Sound Advantage Media
Jackson, TN 731.437.0536
1.Commit to a weekly planning/brainstorming meeting. Everyone connected to the show from intern to PD should attend this meeting. Use 100% of the available creative brainpower at your station. At the meeting, everyone is responsible for bringing in multiple ideas from categories like: phone topics, personal stories, games, new features, guests/interviews, production piece (song parody, etc.), promotion, stunt idea, serial story line, web/viral content idea.
2.Make imaging the show a priority. Imaging speeds up the process of familiarizing people with the show, for both new and established shows. Many people cume the radio station yet may not listen to the morning show. Make the promos a priority as opposed to being the last thing the show does before flying out the door. We can help you brainstorm ideas on how to best promote your show.
3.Asking is better than telling. An effective way to start a difficult conversation with an employee or coworker is by asking a question. Often a personality or employee will know themselves when and even why something didn't work. If you start with "That sucked!" or "Why did you do that?!" the person feels defensive immediately. By asking a question, like "How do you think that [break] went?" the person has the opportunity to learn from their mistake by taking responsibility. "I know. I hated that break."
Then you can follow up with questions like "What can [we/you] do differently next time?" and the person is still with you in the conversation, not mentally on the phone with their therapist.
4.Create more anticipation for content by mastering the art of the tease. When you pose a question that creates mystery -- or what scientific studies call an information gap in the brain -- it arouses people's curiosity and they feel compelled to find the answer or the resolution. So the purpose of teasing is twofold: One: to retain listeners through each segment of the show. Two: to create a mystery or create an information gap that engages listeners emotionally. It breaks down to: mystery (the information gap) + resolution (fill information gap) = ratings (more listeners).
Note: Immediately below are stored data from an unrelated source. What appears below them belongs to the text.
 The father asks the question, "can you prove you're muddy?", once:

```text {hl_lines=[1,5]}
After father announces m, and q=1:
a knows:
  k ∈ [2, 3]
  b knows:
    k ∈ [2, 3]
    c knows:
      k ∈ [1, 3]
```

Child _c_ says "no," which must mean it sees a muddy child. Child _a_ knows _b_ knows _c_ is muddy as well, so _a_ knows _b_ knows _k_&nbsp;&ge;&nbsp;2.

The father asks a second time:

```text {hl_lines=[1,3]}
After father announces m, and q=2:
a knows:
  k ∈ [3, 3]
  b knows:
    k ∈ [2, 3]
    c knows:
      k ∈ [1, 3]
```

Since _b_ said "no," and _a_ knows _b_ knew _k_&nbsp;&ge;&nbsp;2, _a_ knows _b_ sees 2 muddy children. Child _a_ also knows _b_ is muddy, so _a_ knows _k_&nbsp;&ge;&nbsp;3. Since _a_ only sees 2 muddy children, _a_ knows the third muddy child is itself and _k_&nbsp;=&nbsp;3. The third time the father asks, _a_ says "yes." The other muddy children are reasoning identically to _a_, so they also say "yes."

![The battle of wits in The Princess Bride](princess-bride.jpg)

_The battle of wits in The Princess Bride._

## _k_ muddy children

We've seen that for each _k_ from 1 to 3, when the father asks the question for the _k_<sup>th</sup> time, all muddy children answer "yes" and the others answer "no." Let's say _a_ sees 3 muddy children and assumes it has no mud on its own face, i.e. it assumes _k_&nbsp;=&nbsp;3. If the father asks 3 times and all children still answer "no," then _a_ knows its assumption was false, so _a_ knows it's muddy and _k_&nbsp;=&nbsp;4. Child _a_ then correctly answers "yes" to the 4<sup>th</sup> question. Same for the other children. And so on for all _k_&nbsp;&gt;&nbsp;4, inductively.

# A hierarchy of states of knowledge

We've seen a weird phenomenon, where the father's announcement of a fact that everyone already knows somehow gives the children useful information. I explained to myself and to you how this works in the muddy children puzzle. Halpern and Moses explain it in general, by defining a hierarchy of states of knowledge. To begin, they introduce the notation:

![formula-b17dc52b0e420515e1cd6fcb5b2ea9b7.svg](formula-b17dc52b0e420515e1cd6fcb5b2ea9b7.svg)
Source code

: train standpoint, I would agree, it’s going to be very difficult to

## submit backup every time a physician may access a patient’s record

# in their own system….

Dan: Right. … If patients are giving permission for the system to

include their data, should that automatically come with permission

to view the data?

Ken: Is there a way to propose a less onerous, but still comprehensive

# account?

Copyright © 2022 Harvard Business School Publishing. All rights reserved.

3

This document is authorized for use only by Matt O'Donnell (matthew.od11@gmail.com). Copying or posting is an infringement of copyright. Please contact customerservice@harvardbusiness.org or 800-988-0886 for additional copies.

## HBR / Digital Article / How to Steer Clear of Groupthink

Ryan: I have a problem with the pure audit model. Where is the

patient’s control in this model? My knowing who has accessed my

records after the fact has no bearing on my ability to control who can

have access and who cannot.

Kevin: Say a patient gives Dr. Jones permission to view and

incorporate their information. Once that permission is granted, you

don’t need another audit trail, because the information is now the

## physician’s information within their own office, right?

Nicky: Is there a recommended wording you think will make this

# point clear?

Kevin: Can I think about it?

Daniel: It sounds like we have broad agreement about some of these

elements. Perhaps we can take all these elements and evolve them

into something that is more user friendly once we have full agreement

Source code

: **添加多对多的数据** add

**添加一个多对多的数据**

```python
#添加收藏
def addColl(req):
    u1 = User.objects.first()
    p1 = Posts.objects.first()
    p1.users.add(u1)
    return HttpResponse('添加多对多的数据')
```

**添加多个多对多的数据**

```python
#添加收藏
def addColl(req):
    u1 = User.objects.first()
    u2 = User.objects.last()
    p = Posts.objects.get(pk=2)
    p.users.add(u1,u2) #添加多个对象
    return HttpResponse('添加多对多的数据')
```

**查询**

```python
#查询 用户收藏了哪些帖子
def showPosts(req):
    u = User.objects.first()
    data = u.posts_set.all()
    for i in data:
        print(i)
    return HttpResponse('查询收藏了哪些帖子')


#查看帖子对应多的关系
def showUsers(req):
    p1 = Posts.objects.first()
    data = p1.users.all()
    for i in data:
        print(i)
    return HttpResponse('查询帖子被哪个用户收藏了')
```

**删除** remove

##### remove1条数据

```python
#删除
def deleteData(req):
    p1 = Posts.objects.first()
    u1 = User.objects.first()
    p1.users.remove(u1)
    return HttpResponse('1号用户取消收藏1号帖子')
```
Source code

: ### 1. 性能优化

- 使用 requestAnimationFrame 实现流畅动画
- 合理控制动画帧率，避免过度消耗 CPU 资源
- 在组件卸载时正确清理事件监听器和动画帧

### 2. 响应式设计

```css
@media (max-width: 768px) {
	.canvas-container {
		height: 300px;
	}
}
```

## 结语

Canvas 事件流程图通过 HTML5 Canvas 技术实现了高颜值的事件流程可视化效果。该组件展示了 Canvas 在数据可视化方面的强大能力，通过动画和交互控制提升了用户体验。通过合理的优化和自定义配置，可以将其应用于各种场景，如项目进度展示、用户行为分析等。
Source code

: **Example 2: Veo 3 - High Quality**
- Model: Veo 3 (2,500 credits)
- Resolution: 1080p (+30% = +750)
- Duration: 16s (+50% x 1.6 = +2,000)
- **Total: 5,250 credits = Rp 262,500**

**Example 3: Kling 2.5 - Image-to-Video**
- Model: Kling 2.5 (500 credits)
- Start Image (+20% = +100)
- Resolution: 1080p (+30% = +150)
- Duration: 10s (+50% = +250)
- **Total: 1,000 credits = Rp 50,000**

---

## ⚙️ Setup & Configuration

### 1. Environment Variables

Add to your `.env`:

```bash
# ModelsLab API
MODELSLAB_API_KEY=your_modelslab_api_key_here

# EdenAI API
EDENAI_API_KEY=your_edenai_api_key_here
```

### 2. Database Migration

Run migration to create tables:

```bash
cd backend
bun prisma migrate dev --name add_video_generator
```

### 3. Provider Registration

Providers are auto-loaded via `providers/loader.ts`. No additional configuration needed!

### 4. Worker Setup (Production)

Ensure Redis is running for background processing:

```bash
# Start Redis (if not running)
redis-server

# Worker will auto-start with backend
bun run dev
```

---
6.Take an improv class. Improv sharpens listening skills, builds confidence, gets the creative juices flowing, teaches you how to build and expand the content and conversations, improves team rapport and bantering skills. Maybe most importantly, it stretches you and gives you practice being out of your comfort zone. The less guarded you are, the more your authentic personality can come through. And believe it or not, it helps not just talent, but also producers and even managers, to find their comedic voice and to loosen up.